From the \(i,t\) curves one can estimate the number of monomolecular layers of mercury sulfide which, at the measurement potential of a given \(i,t\) curve, completely stops the anodic dissolution of mercury, i.e., shifts the potential of the mercury–film boundary to the boundary of the region of anodic dissolution of mercury. For this purpose, the quantity of electricity corresponding to the entire \(i,t\) curve must be divided by the quantity of electricity corresponding to the deposition of one HgS layer. It turned out that the number of HgS layers is a linear function of the cell voltage; moreover, one monomolecular layer of mercury sulfide produces an ohmic voltage drop of, on average, 20 mV. The direct proportionality of the number of HgS layers to the voltage evidently reflects the fact that the individual HgS layers have the same resistance. The magnitude of this resistance can be estimated approximately from Fig. 1. The voltage difference between points 1 and 2 is close to the ohmic voltage drop in two HgS layers, although it is not exactly equal to it, since during the time elapsed in going from point 1 to point 2 the thickness of the diffusion layer changed. In reality, the voltage difference corresponding to the ohmic voltage drop in two monomolecular HgS layers is somewhat smaller than the voltage difference at points 1 and 2. If the influence of this factor is disregarded, the resistance of one HgS layer will be approximately \(50{,}000\ \Omega\).

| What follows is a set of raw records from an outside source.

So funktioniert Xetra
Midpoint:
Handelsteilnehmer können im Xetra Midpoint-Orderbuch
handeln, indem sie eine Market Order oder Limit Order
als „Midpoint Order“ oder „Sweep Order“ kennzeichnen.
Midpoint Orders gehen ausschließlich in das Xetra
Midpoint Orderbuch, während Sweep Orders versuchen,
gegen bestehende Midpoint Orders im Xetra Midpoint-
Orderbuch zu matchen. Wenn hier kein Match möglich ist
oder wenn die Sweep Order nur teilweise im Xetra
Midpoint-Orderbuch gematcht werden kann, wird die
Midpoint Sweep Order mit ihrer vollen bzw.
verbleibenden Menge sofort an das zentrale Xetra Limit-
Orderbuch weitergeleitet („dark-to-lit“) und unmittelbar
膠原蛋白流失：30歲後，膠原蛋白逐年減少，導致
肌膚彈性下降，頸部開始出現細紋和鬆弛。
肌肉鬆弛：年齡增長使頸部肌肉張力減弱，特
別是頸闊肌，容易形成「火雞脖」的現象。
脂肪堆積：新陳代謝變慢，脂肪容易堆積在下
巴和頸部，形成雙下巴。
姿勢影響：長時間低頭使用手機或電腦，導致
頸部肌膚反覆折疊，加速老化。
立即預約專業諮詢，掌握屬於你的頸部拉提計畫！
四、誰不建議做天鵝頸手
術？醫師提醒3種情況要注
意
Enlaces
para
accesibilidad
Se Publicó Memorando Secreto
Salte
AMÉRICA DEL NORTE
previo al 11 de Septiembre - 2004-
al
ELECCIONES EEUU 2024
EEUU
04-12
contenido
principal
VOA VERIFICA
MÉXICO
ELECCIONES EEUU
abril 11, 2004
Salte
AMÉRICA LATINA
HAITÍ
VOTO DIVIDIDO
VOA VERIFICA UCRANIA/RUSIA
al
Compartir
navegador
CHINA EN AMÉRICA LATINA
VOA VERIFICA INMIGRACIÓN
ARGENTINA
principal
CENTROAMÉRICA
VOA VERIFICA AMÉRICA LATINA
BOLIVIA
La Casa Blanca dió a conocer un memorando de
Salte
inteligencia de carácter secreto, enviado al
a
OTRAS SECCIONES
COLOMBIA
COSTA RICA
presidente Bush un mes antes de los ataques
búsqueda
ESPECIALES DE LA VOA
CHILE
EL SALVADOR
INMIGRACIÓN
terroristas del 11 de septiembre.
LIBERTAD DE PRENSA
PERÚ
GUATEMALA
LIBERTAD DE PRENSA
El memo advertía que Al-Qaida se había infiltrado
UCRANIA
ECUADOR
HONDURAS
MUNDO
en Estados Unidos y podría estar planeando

Thus, ionization of mercury even in the presence on it of a sulfide layer

of mercury proceeds at appreciable rates, provided that the potential of the mercury–film boundary is sufficient for this process to occur in the absence of the film. The latter, in accordance with the ideas of Kolthoff and Miller (¹), plays mainly the role of an ohmic resistance.

Phenomena analogous to those analyzed here were also observed (⁵) in the study of HCl solutions, in which mercury is covered with a film of calomel.

Fig. 2. Dependence of the anodic current on time in a \(10^{-3}\) M solution of \(\mathrm{Na_2S}\) (the same potassium nitrate as in Fig. 1) at voltages \(\varphi=-0.72\) V (a) and \(\varphi=-0.62\) V (b).

A thorough theoretical treatment of the data allowed the authors to draw important conclusions about the mechanism and kinetics of growth of calomel layers on mercury.

In conclusion, we note that the ohmic resistance of films covering mercury must be taken into account when considering electrocapillary curves.

We express our gratitude to Academician A. N. Frumkin for valuable comments made during discussion of the results.

Institute of Electrochemistry
Academy of Sciences of the USSR

Received
10 XII 1963

CITED LITERATURE

1. I. M. Kolthoff, C. S. Miller, J. Am. Chem. Soc., 63, 1405 (1941).
2. W. Kemula, Z. Kublik, J. Taraszewska, Bull. Acad. Polon. Sci., Ser. Sci. Chim., 8, 269 (1960).
3. A. Trifonov, Izv. Khim. Inst. Bulg. AN, 4, 21 (1956).
4. A. Frumkin, Koll.-Zs., 47, 229 (1929).
5. A. Bewick, M. Fleischmann, H. R. Thirsk, Trans. Farad. Soc., 58, 2200 (1962).